Restoration England 1660-1685Exam Focus

Exam Technique: Historic Environment

Part of The Great Fire of LondonGCSE History

This exam focus covers Exam Technique: Historic Environment within The Great Fire of London for GCSE History. Revise The Great Fire of London in Restoration England 1660-1685 for GCSE History with 9 exam-style questions and 4 flashcards. This topic shows up very often in GCSE exams, so students should be able to explain it clearly, not just recognise the term. It is section 8 of 17 in this topic. Treat this as a marking guide for what examiners are looking for, not just a fact list.

Topic position

Section 8 of 17

Practice

9 questions

Recall

4 flashcards

📝 Exam Technique: Historic Environment

The Great Fire may be your historic environment site. Key connections:

  • Physical remains: Monument, Wren churches, St Paul's, street layouts still visible
  • Primary sources: Samuel Pepys's diary (buried his cheese!), John Evelyn's account
  • Wider context: Link to Dutch War (blamed Dutch), religious tensions (blamed Catholics), government power (rebuilding regulations)
  • Change/continuity: London rebuilt differently but still cramped in places; fire brigades slow to develop
  • Keep building this topic

    Read this section alongside the surrounding pages in The Great Fire of London. That gives you the full topic sequence instead of a single isolated revision point.

    Practice Questions for The Great Fire of London

    Where did the Great Fire of London begin on 2 September 1666?

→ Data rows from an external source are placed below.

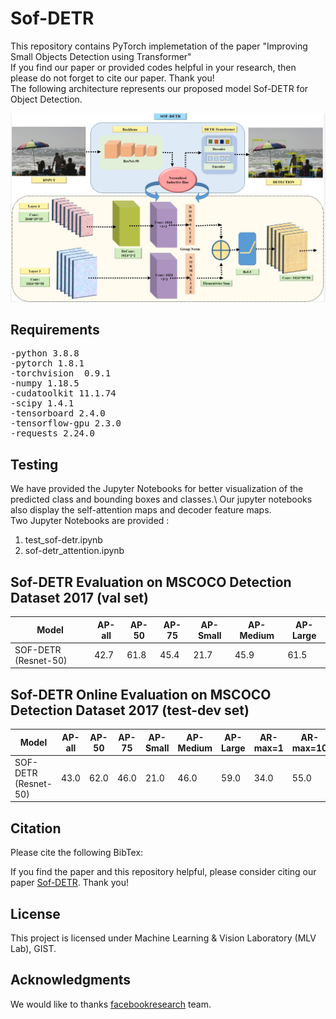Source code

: # Sof-DETR
This repository contains PyTorch implemetation of the paper "Improving Small Objects Detection using Transformer" \
If you find our paper or provided codes helpful in your research, then please do not forget to cite our paper. Thank you! \
The following architecture represents our proposed model Sof-DETR for Object Detection. 

![alt text](https://github.com/shikha-gist/Sof-DETR/blob/main/model/sof-detr-model.JPG)

## Requirements
<pre>
-python 3.8.8  
-pytorch 1.8.1
-torchvision  0.9.1
-numpy 1.18.5
-cudatoolkit 11.1.74
-scipy 1.4.1
-tensorboard 2.4.0
-tensorflow-gpu 2.3.0
-requests 2.24.0
</pre>

## Testing
We have provided the Jupyter Notebooks for better visualization of the predicted class and bounding boxes and classes.\ 
Our jupyter notebooks also display the self-attention maps and decoder feature maps.\
Two Jupyter Notebooks are provided :
1. test_sof-detr.ipynb
2. sof-detr_attention.ipynb




## Sof-DETR Evaluation on MSCOCO Detection Dataset 2017  (val set)
Model |AP-all | AP-50| AP-75 | AP-Small | AP-Medium | AP-Large 
--- | --- | --- | --- |--- |--- |--- 
SOF-DETR (Resnet-50) | 42.7 | 61.8 | 45.4 | 21.7 | 45.9 | 61.5

## Sof-DETR Online Evaluation on MSCOCO Detection Dataset 2017  (test-dev set)
Model |AP-all | AP-50| AP-75 | AP-Small | AP-Medium | AP-Large | AR-max=1 | AR-max=10| AR-max=100 | AR-Small | AR-Medium | AR-Large 
--- | --- | --- | --- |--- |--- |--- | --- | --- | --- | --- |--- |--- 
SOF-DETR (Resnet-50) | 43.0 | 62.0 | 46.0 | 21.0 | 46.0 | 59.0  | 34.0 | 55.0 | 59.0  | 32.0 | 64.0  | 81.0 



## Citation
Please cite the following BibTex: 

If you find the paper and this repository helpful, please consider citing our paper [Sof-DETR](https://www.techrxiv.org/articles/preprint/Improving_Small_Objects_Detection_using_Transformer/16921000). Thank you!


## License
This project is licensed under Machine Learning & Vision Laboratory (MLV Lab), GIST. 


## Acknowledgments
We would like to thanks [facebookresearch](https://github.com/facebookresearch/detr) team.

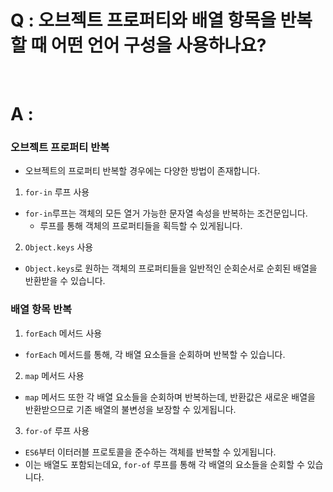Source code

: # Q : 오브젝트 프로퍼티와 배열 항목을 반복할 때 어떤 언어 구성을 사용하나요?

<br />

# A :

### 오브젝트 프로퍼티 반복

- 오브젝트의 프로퍼티 반복할 경우에는 다양한 방법이 존재합니다.

1. `for-in` 루프 사용

- `for-in`루프는 객체의 모든 열거 가능한 문자열 속성을 반복하는 조건문입니다.
  - 루프를 통해 객체의 프로퍼티들을 획득할 수 있게됩니다.

2. `Object.keys` 사용

- `Object.keys`로 원하는 객체의 프로퍼티들을 일반적인 순회순서로 순회된 배열을 반환받을 수 있습니다.

### 배열 항목 반복

1. `forEach` 메서드 사용

- `forEach` 메서드를 통해, 각 배열 요소들을 순회하며 반복할 수 있습니다.

2. `map` 메서드 사용

- `map` 메서드 또한 각 배열 요소들을 순회하며 반복하는데, 반환값은 새로운 배열을 반환받으므로 기존 배열의 불변성을 보장할 수 있게됩니다.

3. `for-of` 루프 사용

- `ES6`부터 이터러블 프로토콜을 준수하는 객체를 반복할 수 있게됩니다.
- 이는 배열도 포함되는데요, `for-of` 루프를 통해 각 배열의 요소들을 순회할 수 있습니다.
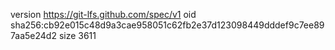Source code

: version https://git-lfs.github.com/spec/v1
oid sha256:cb92e015c48d9a3cae958051c62fb2e37d123098449dddef9c7ee897aa5e24d2
size 3611
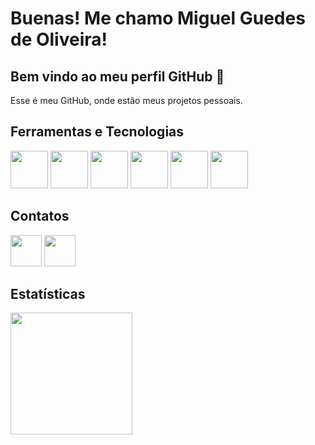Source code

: # Buenas! Me chamo Miguel Guedes de Oliveira! 
## Bem vindo ao meu perfil GitHub 👋

<p>
  Esse é meu GitHub, onde estão meus projetos pessoais.
  
</p>

## Ferramentas e Tecnologias
<div>
<img src="https://cdn.jsdelivr.net/gh/devicons/devicon@latest/icons/kotlin/kotlin-original.svg" width="60" height="60"/> 
<img src="https://cdn.jsdelivr.net/gh/devicons/devicon@latest/icons/java/java-original.svg" width="60" height="60"/> 
<img src="https://cdn.jsdelivr.net/gh/devicons/devicon@latest/icons/dart/dart-original.svg" width="60" height="60"/>
<img src="https://cdn.jsdelivr.net/gh/devicons/devicon@latest/icons/flutter/flutter-original.svg" width="60" height="60"/>
<img src="https://cdn.jsdelivr.net/gh/devicons/devicon@latest/icons/mysql/mysql-original-wordmark.svg" width="60" height="60"/>
<img src="https://cdn.jsdelivr.net/gh/devicons/devicon@latest/icons/javascript/javascript-original.svg" width="60" height="60"/>
</div>

## Contatos

<div>
<a href="https://www.linkedin.com/in/miguel-guedes-de-oliveira"><img src="https://cdn.jsdelivr.net/gh/devicons/devicon@latest/icons/linkedin/linkedin-original.svg" width="50" height="50"/></a>
<a href="mailto:miguelguedes.oli@gmail.com"><img src="https://img.icons8.com/?size=100&id=P7UIlhbpWzZm&format=png&color=000000" width="50" height="50"/></a>

</div>

## Estatísticas

<div>
<a href="https://github.com/Miguel-Galli">
<img loading="lazy" height="195em" src="https://github-readme-stats.vercel.app/api/top-langs/?username=Miguel-Galli&layout=compact&langs_count=7&theme=dark"/>
<picture>
  <source
    srcset="https://github-readme-stats.vercel.app/api?username=Miguel-Galli&show_icons=true&theme=dark"
    media="(prefers-color-scheme: dark)"
  />
</picture>
</div>
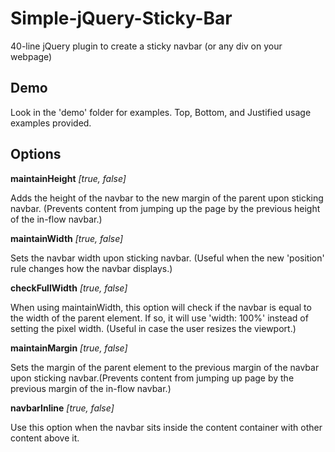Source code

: Simple-jQuery-Sticky-Bar
========================

40-line jQuery plugin to create a sticky navbar (or any div on your webpage)

## Demo

Look in the 'demo' folder for examples. Top, Bottom, and Justified usage examples provided.

## Options

**maintainHeight** _[true, false]_

Adds the height of the navbar to the new margin of the parent upon sticking navbar. (Prevents content from jumping up the page by the previous height of the in-flow navbar.)

**maintainWidth** _[true, false]_

Sets the navbar width upon sticking navbar. (Useful when the new 'position' rule changes how the navbar displays.)

**checkFullWidth** _[true, false]_

When using maintainWidth, this option will check if the navbar is equal to the width of the parent element. If so, it will use 'width: 100%' instead of setting the pixel width. (Useful in case the user resizes the viewport.)

**maintainMargin** _[true, false]_

Sets the margin of the parent element to the previous margin of the navbar upon sticking navbar.(Prevents content from jumping up page by the previous margin of the in-flow navbar.)

**navbarInline** _[true, false]_

Use this option when the navbar sits inside the content container with other content above it.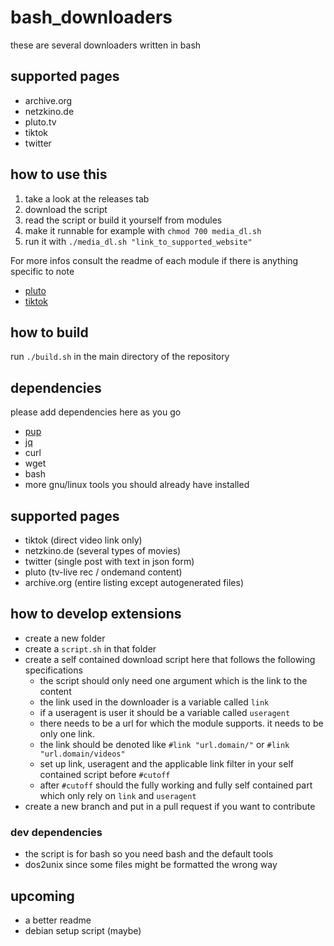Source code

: # bash_downloaders

these are several downloaders written in bash

## supported pages

-   archive.org
-   netzkino.de
-   pluto.tv
-   tiktok
-   twitter

## how to use this

1. take a look at the releases tab
2. download the script
3. read the script or build it yourself from modules
4. make it runnable for example with `chmod 700 media_dl.sh`
5. run it with `./media_dl.sh "link_to_supported_website"`

For more infos consult the readme of each module if there is anything specific to note

-   [pluto](./pluto/readme.md)
-   [tiktok](./tiktok/readme.md)

## how to build

run `./build.sh` in the main directory of the repository

## dependencies

please add dependencies here as you go

-   [pup](https://github.com/ericchiang/pup)
-   [jq](https://github.com/stedolan/jq)
-   curl
-   wget
-   bash
-   more gnu/linux tools you should already have installed

## supported pages

-   tiktok (direct video link only)
-   netzkino.de (several types of movies)
-   twitter (single post with text in json form)
-   pluto (tv-live rec / ondemand content)
-   archive.org (entire listing except autogenerated files)

## how to develop extensions

-   create a new folder
-   create a `script.sh` in that folder
-   create a self contained download script here that follows the following specifications
    -   the script should only need one argument which is the link to the content
    -   the link used in the downloader is a variable called `link`
    -   if a useragent is user it should be a variable called `useragent`
    -   there needs to be a url for which the module supports. it needs to be only one link.
    -   the link should be denoted like `#link "url.domain/"` or `#link "url.domain/videos"`
    -   set up link, useragent and the applicable link filter in your self contained script before `#cutoff`
    -   after `#cutoff` should the fully working and fully self contained part which only rely on `link` and `useragent`
-   create a new branch and put in a pull request if you want to contribute

### dev dependencies

-   the script is for bash so you need bash and the default tools
-   dos2unix since some files might be formatted the wrong way

## upcoming

-   a better readme
-   debian setup script (maybe)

    • A. A candle factory on Cheapside
    • B. Thomas Farriner's bakery on Pudding Lane
    • C. The Royal Exchange on Cornhill
    • D. A timber yard near the River Thames
    1 markfoundation

    Which of the following best explains why Lord Mayor Bludworth's response to the Great Fire made the situation worse?

    • A. He ordered too many buildings demolished, creating gaps the fire jumped across
    • B. He fled London, leaving no authority in charge during the crisis
    • C. He dismissed the fire as minor and delayed ordering demolitions to create firebreaks
    • D. He ordered the docks sealed, preventing water supplies from the Thames
    1 markfoundation

    Quick Recall Flashcards

    How many houses were destroyed?
    13,200 houses and 87 churches, including the medieval St Paul's Cathedral. The fire burned for four days, destroying about one-third of the City of London. Remarkably, only 6-8 deaths were officially recorded.
    Where did the Great Fire start?
    Thomas Farriner's bakery on Pudding Lane, in the early hours of Sunday 2 September 1666. An unextinguished oven overnight started the blaze that spread rapidly through dry wooden buildings.